Maximum number of APIs to trace

This controls how many APIs are traced over an application's lifetime. The default number of APIs to trace is 1 million. Limiting the number of APIs traced helps to prevent running out of memory while profiling. After the limit is reached, no additional APIs is traced, and the trace results do not include any additional information. Because of this, any information provided in the GPU Profiler Summary Pages might not be correct, as a complete trace is required to provide a fully-accurate application summary.

Always show API error codes

When checked, the Profiler reports the return codes for all OpenCL™ API calls. Some OpenCL™ API functions return an error code through a passed-in parameter. If the host application passes in NULL for that parameter, then the OpenCL™ runtime does not report an error code. The Profiler substitutes a non-null parameter in this case, and the API Trace can show the return code.

Collapse consecutive identical clGetEventInfo calls

Some OpenCL™ applications wait for certain Enqueue API calls to complete by continuously checking the status of the event returned by the Enqueue API. These applications do this by calling clGetEventInfo within a loop until the event status reaches a certain state (typically CL_COMPLETE). For these applications, the timeline and API trace can contain thousands of clGetEventInfo calls, making it difficult to easily analyze the timeline and trace data. To make analysis easier, the Profiler can collapse consecutive clGetEventInfo calls that have the same parameters and return values into a single entry in the timeline and API trace.

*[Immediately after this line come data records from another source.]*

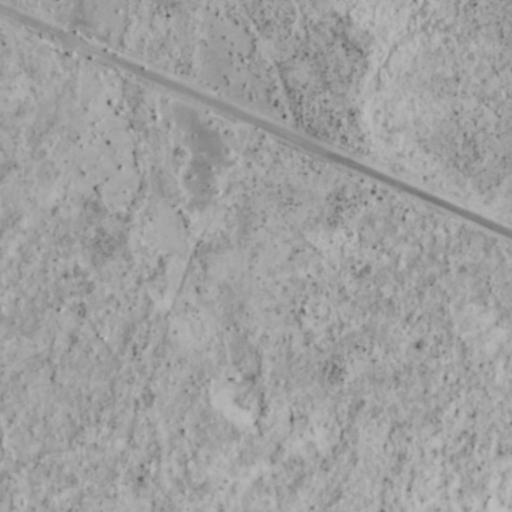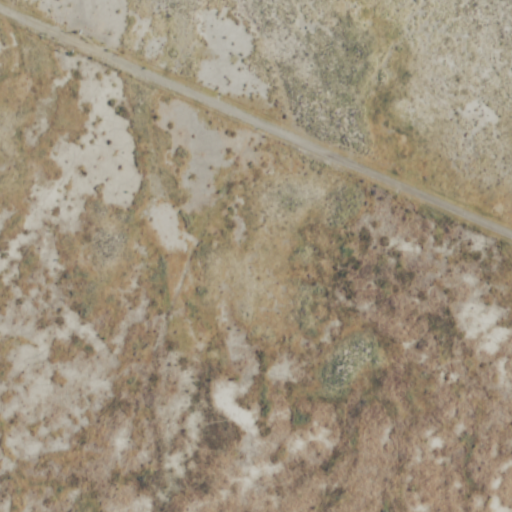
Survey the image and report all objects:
road: (255, 125)
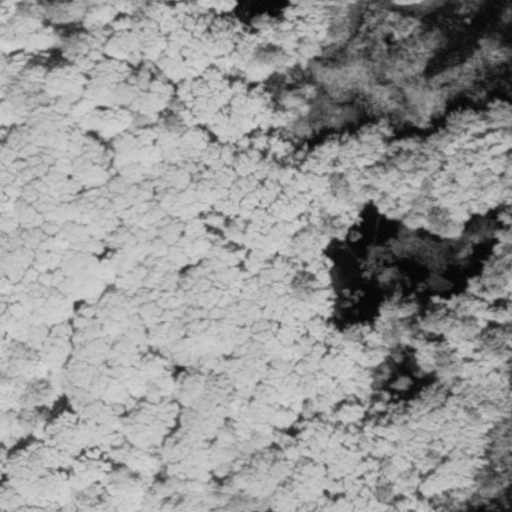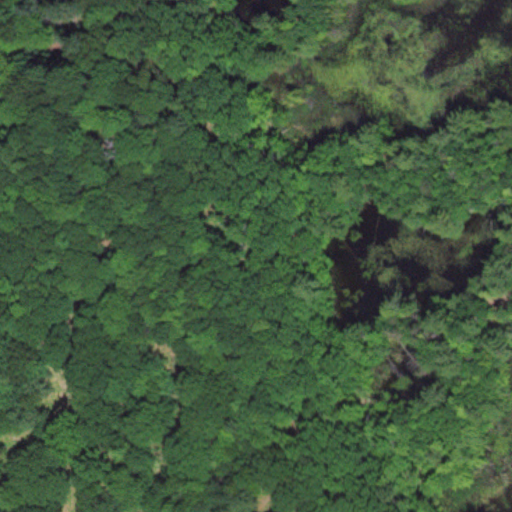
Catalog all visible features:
park: (255, 255)
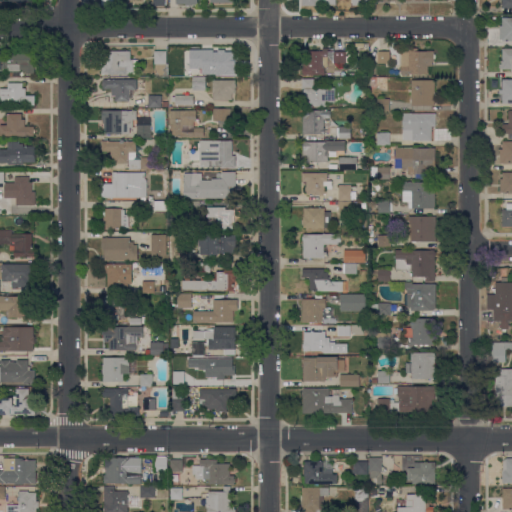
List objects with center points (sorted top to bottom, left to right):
building: (17, 0)
building: (222, 0)
building: (185, 1)
building: (187, 1)
building: (223, 1)
building: (21, 2)
building: (159, 2)
building: (317, 2)
building: (317, 2)
building: (358, 2)
building: (359, 2)
building: (507, 3)
building: (506, 4)
road: (464, 15)
road: (234, 26)
building: (505, 27)
building: (505, 29)
building: (172, 49)
building: (381, 56)
building: (339, 57)
building: (384, 57)
building: (505, 58)
building: (506, 59)
building: (16, 60)
building: (205, 60)
building: (212, 60)
building: (319, 60)
building: (115, 61)
building: (414, 61)
building: (416, 61)
building: (226, 62)
building: (314, 62)
building: (17, 63)
building: (119, 63)
building: (160, 63)
building: (394, 71)
building: (171, 72)
building: (373, 73)
road: (490, 73)
building: (199, 83)
building: (119, 87)
building: (122, 87)
building: (222, 88)
building: (223, 88)
building: (505, 89)
building: (506, 90)
building: (421, 91)
building: (314, 92)
building: (422, 92)
building: (14, 93)
building: (316, 93)
building: (15, 95)
building: (182, 99)
building: (183, 99)
building: (153, 100)
building: (154, 101)
building: (165, 104)
building: (383, 104)
building: (220, 113)
building: (222, 114)
building: (117, 120)
building: (118, 120)
building: (313, 120)
building: (314, 120)
building: (183, 123)
building: (184, 123)
building: (507, 123)
building: (508, 124)
building: (15, 125)
building: (416, 125)
building: (16, 126)
building: (142, 126)
building: (418, 126)
building: (143, 127)
building: (344, 132)
building: (382, 137)
building: (383, 138)
building: (318, 149)
building: (320, 149)
building: (121, 151)
building: (505, 151)
building: (17, 152)
building: (506, 152)
building: (17, 153)
building: (215, 153)
building: (127, 154)
building: (213, 154)
building: (414, 159)
building: (416, 160)
building: (346, 162)
building: (348, 162)
building: (399, 170)
building: (379, 171)
building: (2, 177)
building: (505, 181)
building: (313, 182)
building: (315, 182)
building: (506, 182)
building: (124, 184)
building: (125, 185)
building: (208, 185)
building: (209, 185)
building: (19, 189)
building: (20, 190)
building: (344, 192)
building: (417, 193)
building: (419, 194)
building: (343, 197)
building: (196, 203)
building: (142, 205)
building: (161, 205)
building: (344, 206)
building: (382, 206)
building: (384, 206)
building: (175, 208)
building: (506, 214)
building: (114, 215)
building: (114, 215)
building: (220, 215)
building: (507, 215)
building: (222, 216)
building: (311, 216)
building: (313, 216)
building: (420, 227)
building: (421, 228)
building: (384, 240)
building: (17, 241)
building: (371, 241)
building: (18, 242)
building: (216, 243)
building: (216, 243)
building: (316, 243)
building: (318, 243)
building: (156, 244)
building: (158, 245)
building: (117, 248)
building: (119, 248)
road: (491, 253)
road: (67, 255)
road: (267, 256)
building: (350, 256)
building: (349, 260)
building: (415, 261)
building: (416, 261)
building: (195, 265)
building: (205, 267)
building: (350, 268)
road: (469, 271)
building: (15, 273)
building: (18, 274)
building: (116, 274)
building: (382, 274)
building: (384, 275)
building: (118, 277)
building: (320, 279)
building: (317, 280)
building: (212, 281)
building: (206, 283)
building: (146, 286)
building: (146, 286)
building: (419, 295)
building: (420, 295)
building: (182, 299)
building: (184, 300)
building: (351, 301)
building: (353, 301)
building: (500, 302)
building: (13, 304)
building: (501, 304)
building: (16, 306)
building: (112, 308)
building: (382, 308)
building: (383, 309)
building: (312, 310)
building: (109, 311)
building: (216, 311)
building: (217, 311)
building: (315, 311)
building: (145, 319)
building: (135, 321)
building: (344, 330)
building: (420, 330)
building: (421, 331)
building: (121, 336)
building: (16, 337)
building: (122, 337)
building: (16, 338)
building: (221, 338)
building: (215, 340)
building: (311, 340)
building: (383, 340)
building: (316, 341)
building: (174, 342)
building: (155, 347)
building: (196, 347)
building: (158, 348)
building: (500, 350)
building: (498, 351)
building: (212, 365)
building: (420, 365)
building: (421, 365)
building: (113, 367)
building: (117, 367)
building: (320, 367)
building: (321, 367)
building: (15, 370)
building: (16, 371)
building: (212, 371)
building: (176, 376)
building: (382, 377)
building: (144, 379)
building: (348, 379)
building: (146, 380)
building: (349, 380)
building: (178, 383)
building: (503, 386)
building: (504, 388)
building: (186, 390)
building: (215, 397)
building: (215, 398)
building: (415, 398)
building: (409, 399)
building: (178, 400)
building: (120, 401)
building: (122, 401)
building: (323, 401)
building: (324, 401)
building: (18, 402)
building: (18, 403)
building: (149, 404)
building: (384, 404)
building: (164, 413)
road: (255, 437)
building: (161, 463)
building: (174, 464)
building: (375, 464)
building: (176, 465)
building: (358, 466)
building: (360, 467)
building: (18, 469)
building: (121, 469)
building: (122, 470)
building: (373, 470)
building: (506, 470)
building: (507, 470)
building: (18, 471)
building: (212, 471)
building: (419, 471)
building: (213, 472)
building: (319, 472)
building: (316, 473)
building: (422, 473)
building: (145, 490)
building: (1, 491)
building: (147, 491)
building: (383, 491)
building: (2, 492)
building: (174, 492)
building: (176, 493)
building: (506, 497)
building: (507, 497)
building: (311, 498)
building: (313, 498)
building: (113, 499)
building: (361, 499)
building: (114, 500)
building: (217, 501)
building: (219, 501)
building: (372, 501)
building: (23, 502)
building: (24, 503)
building: (413, 503)
building: (419, 503)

Generate occupancy information for each OpenCL kernel profiled

When checked, the Profiler generates kernel occupancy data for each OpenCL™ kernel dispatched to a GPU device.

 

Generate summary pages

When checked, the Profiler automatically generates GPU Profiler Summary Pages using the API trace and timeline data. You can further configure the summary pages by selecting rules to be used when generating the Warning(s)/Error(s) Summary page. The following table shows the currently supported rules.

 

Rule

Description

API

Detect resource leaks

Tracks the reference count for all OpenCL™ or HSA objects, and reports any objects not released

OpenCL / HSA

Detect deprecated API calls

Detects calls to OpenCL™ API functions that have been deprecated in recent versions of OpenCL™

OpenCL

Detect unnecessary blocking writes

Detects unnecessary blocking write operations

OpenCL

Detect non-optimized work size

Detects clEnqueueNDRangeKernel calls that specify a global or local workgroup size that is non-optimal for AMD Hardware

OpenCL

Detect non-optimized data transfer

1. Detects non-Fusion APU access to Device-Visible Host Memory directly
2. Detects host-visible Device Memory read back to CPU directly

OpenCL

Detect redundant synchronization

Detects redundant synchronization that results in low host and device use

OpenCL

Detect failed API calls

Detects OpenCL™ API calls that do not return CL_SUCCESS.
Detects HSA API calls that do not return HSA_STATUS_SUCCESS.

Some of the return codes from OpenCL™ APIs might not be detected unless the Always show API error codes option is checked

OpenCL / HSA

 

·         APIs to trace When checked, you can tell the Profiler which APIs you want traced. By limiting the APIs to trace, you can focus attention on particular APIs when analyzing trace data while also reducing the overhead of performing a trace. Because a full trace is required in order to generate the Summary pages, this option is mutually exclusive with the Generate summary pages option. Use the treeview below the option to select the APIs for the Profiler to trace.